What Are You Listening to Now 7.0

Leonard Cohen - You Want it Darker

The last album he recorded.

There is a posthumous release produced by his son, Adam, with guest artist's tidying up the music - Thanks for the Dance. It's worth a listen.

I haven't heard of this, and as a long-time Cohen fan, I need to research it.

(Hard to imagine Cohen going "darker" than the dark songs in his back-catalog :) )
 
The only Miley Cyrus song I like.

I wish I could get drunk and have messy, all-night sex right now. Total "after finishing a three-year long project" blues. Too bad then that we only have zero sugar soda pop and my lady love is fast asleep after a few restless nights.

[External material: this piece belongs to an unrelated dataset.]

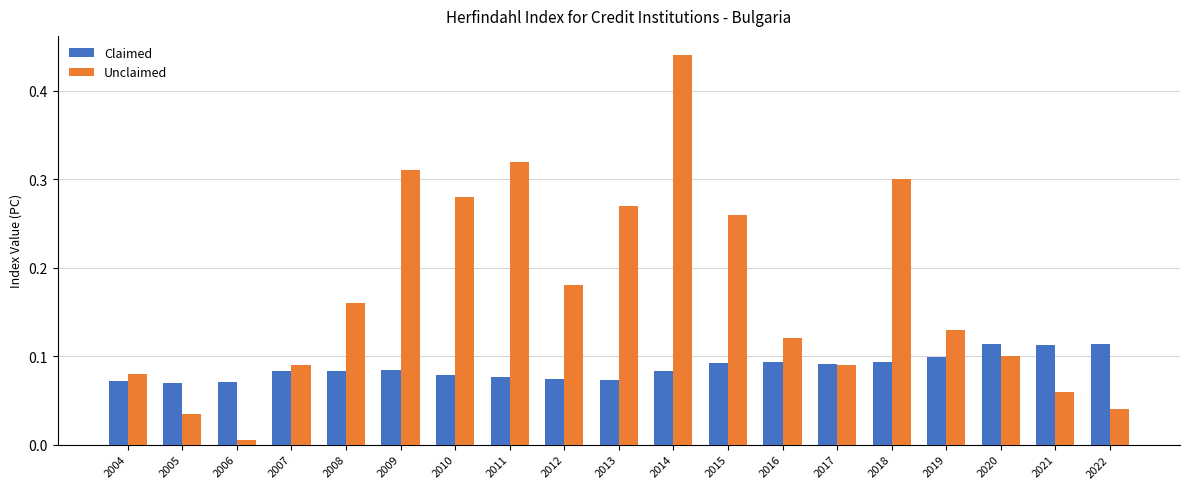

Between 2007 and 2009, which series saw the biggest shift?

Unclaimed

Oh well, fuck it. Repeat that tune, bitch.
 
Porcupine Tree : Closure / Continuation


Again.

First spin was in the background, while I was working - and broken up by conference calls etc.

I hope to develop a better impression today...
 
Right as I'm working on a story about a polyamorous character living Mexico
, I stumble into a salsa song about polyamorism:


Essentially a song about, if there are 4 of us, let's just enlarge the room and enjoy.

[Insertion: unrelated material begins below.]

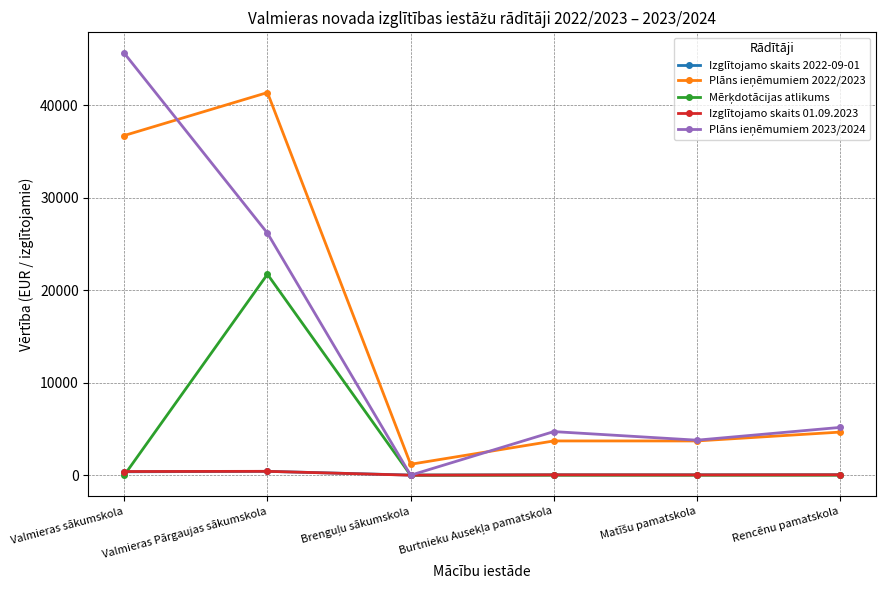

Which category has the highest value across all series?

Valmieras sākumskola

I ended up doing a slight rewrite to my outline of my story after finding this song. Originally my story ended with my character as an old woman living above a small cafe in city after a happy life with a small quiet family, and giving an interview to a young reporter (that interview being the story).

I revised it to having her living in a large house, and talking about her 3 husbands and 2 wives, but more or less still the old woman with an otherwise quiet life.

Probably going to try and blend those two narratives in the final edit as the second version came out too 'loud' in my draft, and one aspect of the story is that it's a character who starts out famous and then retreats to a calm family to be happy.


As an aside, one of the people in this video visually reminds me of myself in my 20s. I used to get 'passed over' a lot by people who said I was 'too hot to be faithful' - learned after the fact that several people warned others off of me saying I was sure to cheat on them. And then several people I did date dumped be because I was actually 'not wild enough'. The whole of my twenties was trying to convince people I just wanted love and family. But being a 'minority' in the USA means everyone puts you in a box and doesn't give you a chance to show them that's not the right box for you. You aren't an individual, you're just the 'hot latin lover' regardless of whether or not you actually are.

(So if you ever wonder why some supermodel ends up marrying a random geek - that's why. Probably was the first guy to ever treat her like a person. Which is exactly how I ended up with who I married.)

That said, is polyamorism had been a 'norm' when I was younger, I would have tried to find it. I suspect even today it's a very hard lifestyle to achieve because of the difficulty of finding partners who are not put off by it. In my twenties though, people seemed to think it was just below incest on the morality spectrum.
 
Amaranthe - Crystalline

By now it's no secret that I'm somewhat picky when it comes to my pop metal. Sabaton are boring by now, Powerwolf have told the same joke so often, it's not even funny anymore... And then there's Amaranthe. I did like some songs off their first album (namely Hunger and, to lesser extent, Amaranthine), but their output veered too wildly in listenabilty for my taste. On occasion, they release something I can get wholeheartedly behind though, and "Crystalline" is one such song. Normally, I can't stand this kind of kitschy ballads, but they somehow managed to write a song which reminds me of early Within Temptation, only in much better. Some of the vocals here are simply breathtaking (the male vocalist has INSANE pipes!) and the amount of cringe is minimal. Nice one. The next song we'll hear from them probably has Trap hi-hats and a rap verse. :)
 
Bam Bam

I was reading this article about women artists who came up with grunge around the time it broke in 1991. I was listening earlier, so it was not a *huge* surprise when it went national. But yes, it was all about men on the radio: Nirvana, Soundgarden, Alice In Chains, Screaming Trees, Mudhoney, Green River, Mother Love Bone, Pearl Jam, Temple of the Dog, Tad, The Melvins. I recall mentions of women: L7, Sleater-Kinney, Bikini Kill, 7 Year Bitch, Babes in Toyland and I liked Courtney Love's Hole record from before she married Kurt. The first woman-fronted band from that era that I really frickin' loved was Mia Zapata's The Gits. I hate that she died, and I hate even more how it happened. But now, here I am reading this article about the female artists forgotten from Grunge's soar to prominence and I hear for the first time about Bam Bam. And damn, unlike the schlock I heard from L7 earlier tonight, Bam Bam is amazing. Not just female-fronted, but fronted by a black woman: Tina Bell. Ya gotta like energy in your music to like hers, but I always have. Ten thumbs up! (I'll all thumbs.)